EXCERPT START

Before, During, and After Active Reading Strategies

Improve comprehension, retention, and ability to use and respond to readings

Before Reading Activities

1.  Understand your reading situation/purpose

Know whether you’re reading to master a topic for a test, to learn a skill, to find a piece of information, to encounter diverse viewpoints, to respond in discussion or writing, or for some other purpose.

Adjust your reading speed and focus accordingly.

2. Activate your knowledge/create expectations

  • Read the abstract to identify the topic, hypothesis, problem, or question, methods, findings, and implications of the reading
  • Find the keywords list to identify important concepts
  • Free write about the title
  • Write down anything you think you know about the subject
  • Speculate, wonder, make predictions
  • Guess the argument
  • Write questions you want answered in the reading
  • Set reading goals
    • what do you want to learn?
    • what do you need to know?
    • why does this matter for your work?

3.  Preview the reading to get a sense of it as a whole and to figure out how the piece is structured

  • Re-read the abstract
  • Find the keywords list and guess how they connect
  • Uncover the writer’s writing situation/motivation for writing – to what gap in the literature are they responding?
  • Scan the reading – pay attention to topic sentences and the beginnings and ends of paragraphs to get a sense of subtopics, how the argument evolves, and what meaning the writer is making from the concepts, data, and explanations presented
  • Look for and mark segment breaks (“chunks”)

EXCERPT END
DATA EXTRACT START

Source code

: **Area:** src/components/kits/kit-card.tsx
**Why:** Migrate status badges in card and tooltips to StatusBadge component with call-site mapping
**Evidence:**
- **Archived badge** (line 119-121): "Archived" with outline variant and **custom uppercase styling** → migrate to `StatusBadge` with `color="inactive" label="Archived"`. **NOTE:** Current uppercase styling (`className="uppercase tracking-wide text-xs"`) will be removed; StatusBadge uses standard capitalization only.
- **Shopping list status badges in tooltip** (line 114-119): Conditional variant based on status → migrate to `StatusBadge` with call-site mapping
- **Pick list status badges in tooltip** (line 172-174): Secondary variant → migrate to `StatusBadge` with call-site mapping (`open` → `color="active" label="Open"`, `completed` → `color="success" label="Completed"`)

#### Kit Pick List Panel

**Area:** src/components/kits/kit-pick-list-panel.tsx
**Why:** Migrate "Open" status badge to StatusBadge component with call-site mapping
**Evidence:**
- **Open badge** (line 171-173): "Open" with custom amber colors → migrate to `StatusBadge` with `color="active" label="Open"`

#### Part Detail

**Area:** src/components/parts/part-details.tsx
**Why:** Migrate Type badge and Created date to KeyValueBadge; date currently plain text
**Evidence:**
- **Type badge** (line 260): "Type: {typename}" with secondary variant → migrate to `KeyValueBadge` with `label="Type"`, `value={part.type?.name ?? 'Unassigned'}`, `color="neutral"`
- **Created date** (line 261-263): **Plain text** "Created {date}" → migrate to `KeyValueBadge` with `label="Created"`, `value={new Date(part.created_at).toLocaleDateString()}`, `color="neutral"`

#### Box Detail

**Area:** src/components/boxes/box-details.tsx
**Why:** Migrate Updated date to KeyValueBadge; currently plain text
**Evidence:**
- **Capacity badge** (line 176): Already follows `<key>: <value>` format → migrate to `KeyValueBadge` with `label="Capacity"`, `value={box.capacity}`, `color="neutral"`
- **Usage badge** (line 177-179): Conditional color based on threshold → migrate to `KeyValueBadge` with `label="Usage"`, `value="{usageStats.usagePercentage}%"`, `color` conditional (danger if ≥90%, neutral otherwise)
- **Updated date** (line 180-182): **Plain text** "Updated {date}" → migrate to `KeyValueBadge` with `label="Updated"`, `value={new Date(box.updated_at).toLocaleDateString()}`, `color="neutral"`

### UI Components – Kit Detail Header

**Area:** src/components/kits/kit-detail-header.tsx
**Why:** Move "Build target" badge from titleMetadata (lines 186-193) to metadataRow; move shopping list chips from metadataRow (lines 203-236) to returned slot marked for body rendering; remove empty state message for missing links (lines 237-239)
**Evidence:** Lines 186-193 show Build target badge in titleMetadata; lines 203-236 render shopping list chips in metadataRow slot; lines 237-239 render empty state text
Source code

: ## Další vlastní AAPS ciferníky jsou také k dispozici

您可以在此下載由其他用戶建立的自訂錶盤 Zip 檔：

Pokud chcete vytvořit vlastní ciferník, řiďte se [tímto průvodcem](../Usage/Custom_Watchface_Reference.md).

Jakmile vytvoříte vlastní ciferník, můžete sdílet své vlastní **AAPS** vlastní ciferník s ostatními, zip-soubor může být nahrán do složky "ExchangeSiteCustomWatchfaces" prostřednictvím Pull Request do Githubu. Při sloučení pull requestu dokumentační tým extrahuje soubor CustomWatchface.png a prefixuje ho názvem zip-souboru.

DATA EXTRACT END

## ACTION ITEM A
In the reading strategies guide, recast the paragraph that begins "Know whether" as a short bulleted list that keeps every reading purpose it names.
## ACTION ITEM B
Pick up the reading strategies guide after its final bullet point and keep writing in the same format and tone.

## TASK OUTPUT A
Know your reason for reading, such as:
- mastering a topic for a test
- learning a skill
- finding a piece of information
- encountering diverse viewpoints
- responding in discussion or writing
- some other purpose

## TASK OUTPUT B
  • Read featured pull quotes or text boxes
  • Look for learning outcomes or objectives (if the reading is a textbook chapter)
  • Look at headings to find keywords and the structure of the article
  • Find concepts/keywords not in the keywords list and guess how they connect
  • Look at illustrations, tables, and graphs – visuals provide crucial evidence, highlight trends, and summarize detailed data, allowing for quicker analysis and deeper understanding of the material
  • Circle the names of writers and the titles of the texts used in the reading – writers of research articles always write within and to a professional community of peers and in response to existing literature. You need to know whose ideas they are borrowing, whose ideas they are responding to, and how the article you’re reading fits in with others
  • Add to the questions you want answered
  • Find out where the essay “goes” or what points it gets to at the end, so that when you’re reading more carefully, you can understand how each segment leads to the end

During Reading Activities

4.  Read and annotate

  • Look for and mark segment breaks (“chunks” or “paragraph sequences”)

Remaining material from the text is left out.